According to an article that my physical therapist printed out for me – Return to Running Program by Steven L. Cole, it’s important to use the following principles to gauge whether you are overloading your tissues during PT recovery exercises:

  1. Pain
  2. Swelling, redness, and/or warmth. Apparently chronic swelling impedes the body’s ability to heal and may actually weaken surrounding tissues.
  3. If after performing an activity you find that later your function is limited then you did too much.
  4. Pain that occurs earlier on in a program that you performed previously.

My physical therapist refers to exercising to the point of my “tissue’s threshold” without exceeding (overloading) that threshold. Once you hit that threshold then its time to ease back a little and give your tissues a rest for the day.

Today my physical therapist introduced some new exercises involving weights – seated toe raises (two-legged using 45 lbs; single-leg using 25 lbs; 3 sets of 10 reps alternating between two- and single-leg seated toe raises).

For my Return to Running Program, I start with the Phase 1: Walking Program. In Phase 1 I must be able to walk, pain free, aggressively (roughly 4.2 to 5.2 miles per hour), preferably on a treadmill, before beginning the plyometric and walk/job program.

3 Comments »

  1. G’day Wayne,

    thanks for the post, very informative for me as I am at the same stage of recovery as you. I have just started in 2 Shoes (3 days so far) and have been to the gym everyday since. I mostly do upper body stuff but spend 15 mins at the start of my session doing AT stretches and on the bike for 15 mins at 0 resistance. MY PT suggests this helps get the Achilles and surrounding areas back into the groove of usual motion.I notice after that I have heaps of swelling around the ankle but no real pain (in fact I can walk much better, almost limp-free) after I’ve finished. I’m pretty comfortable with that as there is no pain and I seem to be getting stronger. Why can’t the AT just be a normal injury where the doctor gives you a set of instructions and you follow it? This “listen to your body” crap makes it confusing I reckon!?
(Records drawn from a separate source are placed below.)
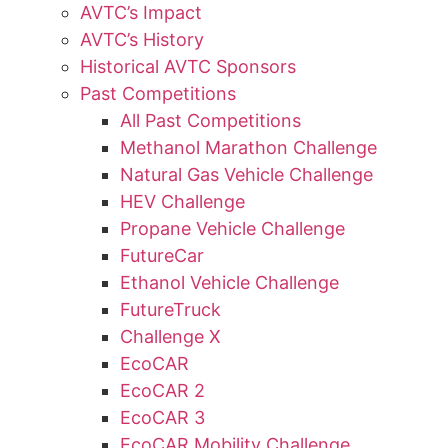
AVTC’s Impact
AVTC’s History
Historical AVTC Sponsors
Past Competitions
All Past Competitions
Methanol Marathon Challenge
Natural Gas Vehicle Challenge
HEV Challenge
Propane Vehicle Challenge
FutureCar
Ethanol Vehicle Challenge
FutureTruck
Challenge X
EcoCAR
EcoCAR 2
EcoCAR 3
EcoCAR Mobility Challenge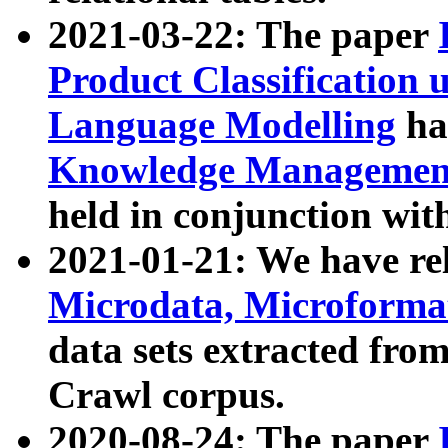
2021-03-22: The paper
Product Classification 
Language Modelling
has
Knowledge Management
held in conjunction wit
2021-01-21: We have r
Microdata, Microform
data sets extracted fr
Crawl corpus.
2020-08-24: The paper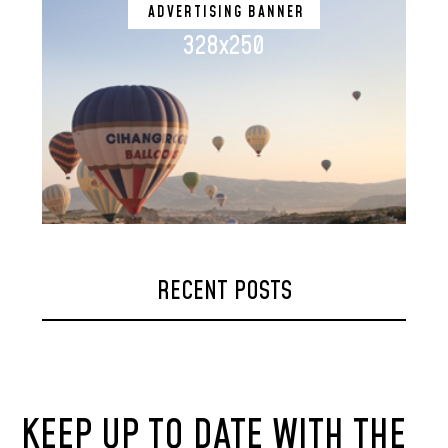
ADVERTISING BANNER
328x250
RECENT POSTS
KEEP UP TO DATE WITH THE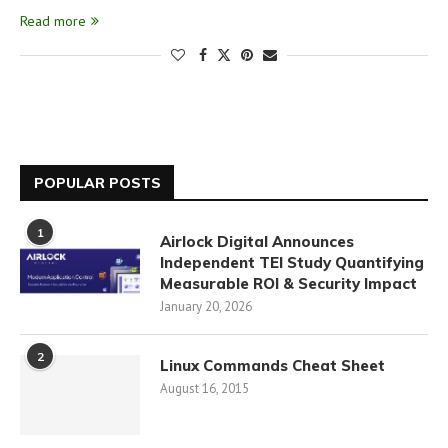
Read more
POPULAR POSTS
1
Airlock Digital Announces
Independent TEI Study Quantifying
Measurable ROI & Security Impact
January 20, 2026
2
Linux Commands Cheat Sheet
August 16, 2015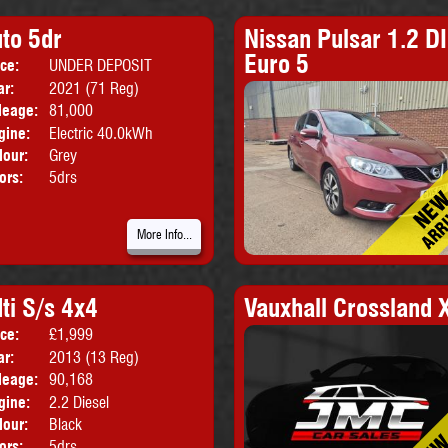
to 5dr
Nissan Pulsar 1.2 DI
Euro 5
ice:
UNDER DEPOSIT
Body:
Hatchback
ar:
2021 (71 Reg)
leage:
81,000
gine:
Electric 40.0kWh
lour:
Grey
ors:
5drs
More Info...
ti S/s 4x4
Vauxhall Crossland 
ice:
£1,999
Body:
SUV
ar:
2013 (13 Reg)
leage:
90,168
gine:
2.2 Diesel
lour:
Black
ors:
5drs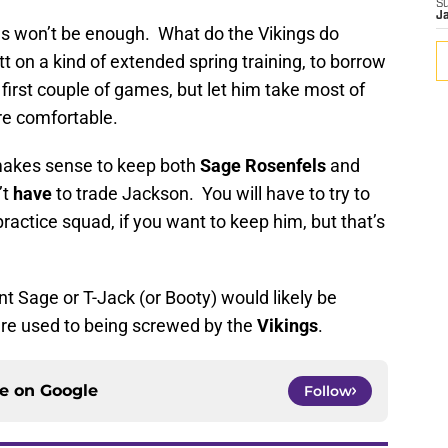
S
J
won’t be enough. What do the Vikings do
 on a kind of extended spring training, to borrow
first couple of games, but let him take most of
ore comfortable.
 makes sense to keep both
Sage Rosenfels
and
’t
have
to trade Jackson. You will have to try to
ractice squad, if you want to keep him, but that’s
t Sage or T-Jack (or Booty) would likely be
’re used to being screwed by the
Vikings
.
ce on
Google
Follow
    Comment by tommo21 — August 6, 2009 @ 1:28 am

  2. Thank you so much for this post. Writing out what your PT said will be VERY helpful for me. I have had the burning or hot feeling in my Achilles and I didn’t know if that was good or bad. I guess I’ll back off a little. It doesn’t hurt it is just really warm.

    Comment by Smish — August 6, 2009 @ 4:54 am

  3. Everybody should read this!

    Very helpful advice. Too bad my ortho did not tell me about this when he released me to 2 shoes. I had to learn the hard way. Thanks for posting it.